All of this reinforces a sense of “plutonium pride.” All over the Tri-Cities are landmarks like Atomic Laundry and Proton Lane. Student athletes at Richland High School play for the Bombers. Their mascots are mushroom clouds.
“We're proud of the cloud," says Dave Acton, a Richland native.
Over pints of Plutonium Porter, Richland native Dave Acton – the general manager and brewmaster at Atomic Ale & Eatery – describes his hometown pride. Easily mistakable for Jeff Bridges's title character from “The Big Lebowski,” Acton rolls his eyes at nuclear fears.
At the confluence of the Yakima, Snake and Columbia Rivers, two other cities besides Richland comprise the Tri-Cities. Pasco is a rail town that's become a magnet for Latino immigrants.

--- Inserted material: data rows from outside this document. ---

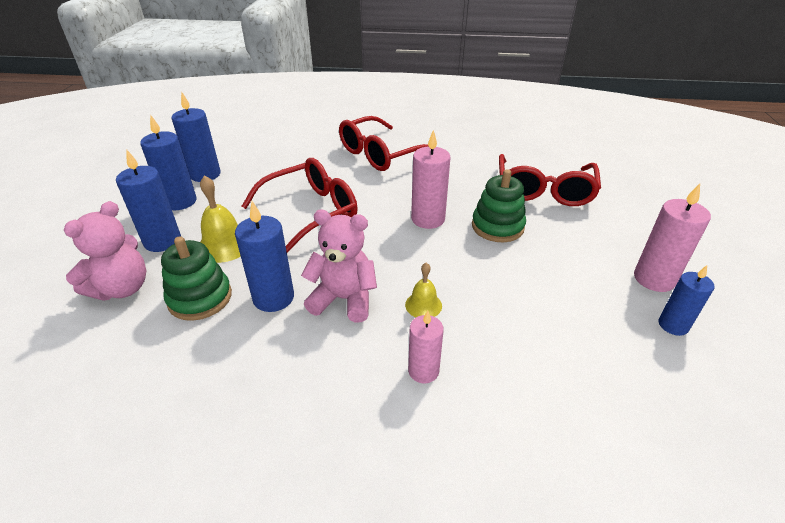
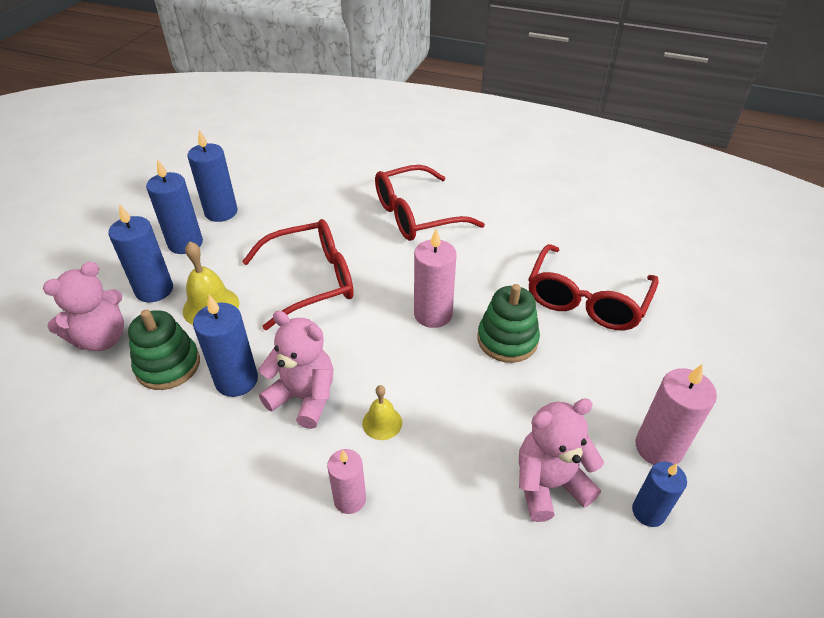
camera: 15 degrees right, 5 degrees up
(586, 322) = (549, 484): none -> pink teddy bear

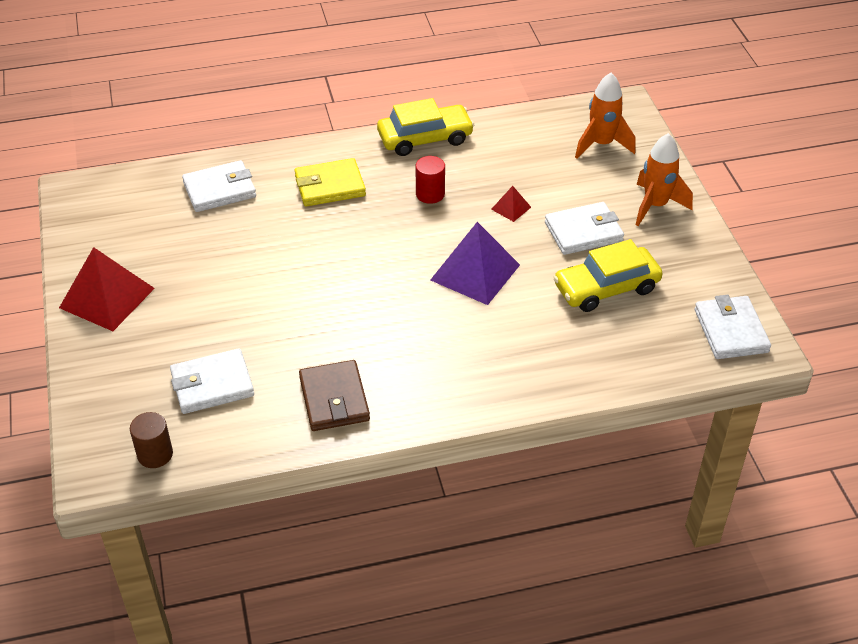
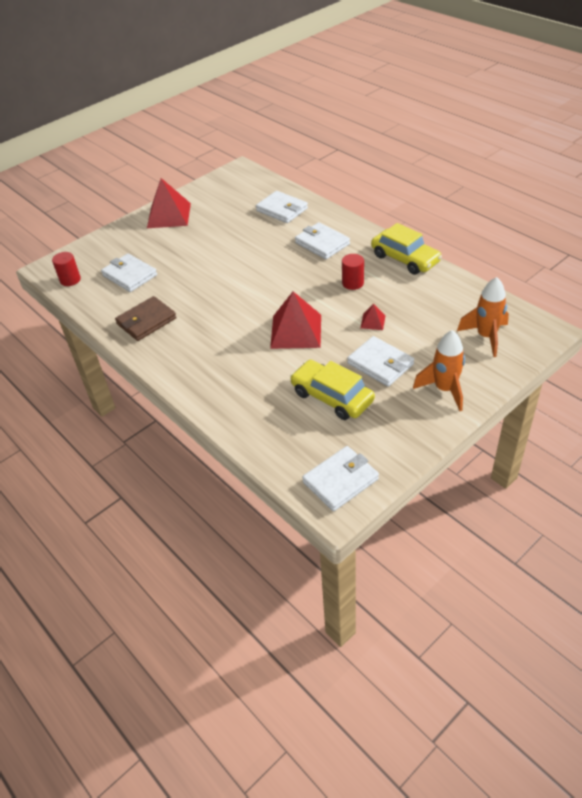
camera: 65 degrees right, 0 degrees up
(155, 454) = (70, 280): brown cylinder -> red cylinder
(330, 186) = (322, 243): yellow wallet -> white wallet
(475, 272) = (296, 331): purple pyramid -> red pyramid

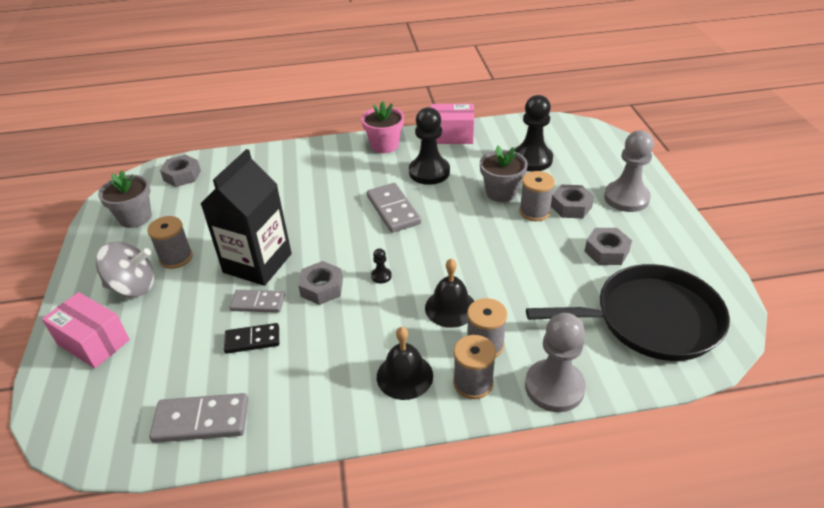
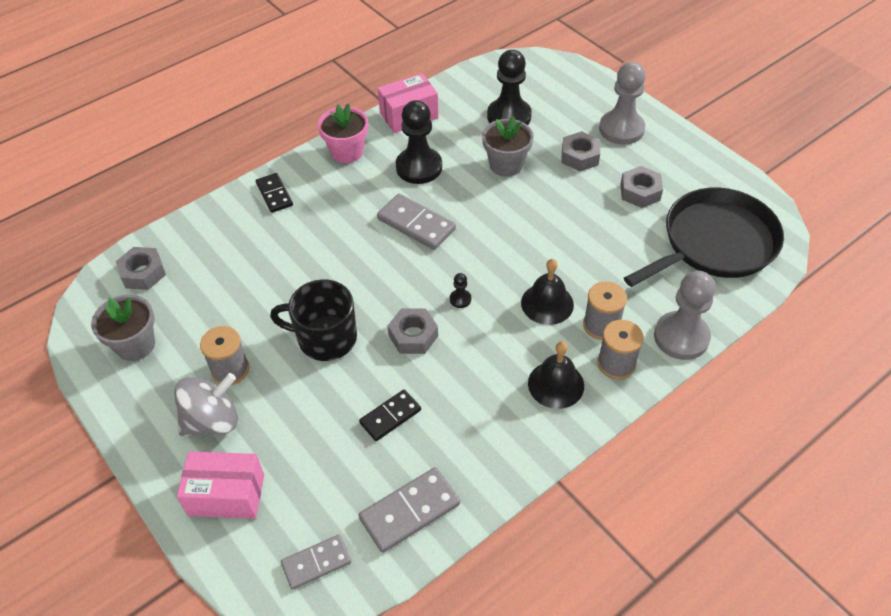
camera: 30 degrees left, 10 degrees up
(257, 263) = (325, 338): black carton -> black mug
(258, 303) = (363, 378): grey domino -> grey domino (316, 563)
(310, 156) = (274, 194): none -> black domino
(534, 212) = (551, 174): grey spool -> none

Panaderias, taquerias and predominantly Spanish signage fill the city's business district. In a city that's also the gateway to Eastern Washington's grain farms, Pasco's outdoor farmer's market is one of the state's biggest. To the south, meanwhile, Kennewick is the region's shopping hub, with both an indoor shopping mall and a sprawl of arterials lined with big boxes and strip malls, while bars, tattoo parlors and headshops – as well as a number of wood furniture refinishers – now dominate the city's older Downtown.
The surrounding region is largely agrarian. Volcanic soil from the Columbia River Basalts makes the hills and valleys of the Yakima Fold and Thrust Belt prime wine country. Combined with pleasant weather and a resilient economy, the Tri-Cities have grown faster than other parts of the Northwest.
“There's a lot of people in this area, but they're not from here,” Acton said. “People sold their cracker boxes in Seattle or California for 3 or 4 million dollars, came here and bought a mansion on the mountainside. Then they come in and they say 'oh my god, this area is dangerous.'"
Acton's fed up with newcomers who try to whitewash the region's history by suggesting that the high school change its mascot, for example.
“Quit trying to change our area,” Acton said. “You moved here. We are who we are.”
Acton says he doesn't take Richland's nuclear history as a negative. He says the city has a reason to be proud. Those who came to work on the Manhattan Project are no different than shipbuilders who built the USS Enterprise, or the women who inspired Rosie the Riveter and helped build B-17s and Mustangs.
“Here in Richland we didn't necessarily ask to be in the war, we didn't necessarily want to be in the war, but we can say with complete and utmost certainty that we ended that thing,” Acton said. “It's not about deaths, it's not about destruction, it's 'let's get this done, so we can all get along now for a change.' Unfortunately, we never will.”
Now, Acton said, nuclear power is a way of turning the knowledge gained in the pursuit of nuclear weapons back into something useful He dismisses concerns as fear-mongering.
“Panic sells,” Acton says. “Peace doesn't.”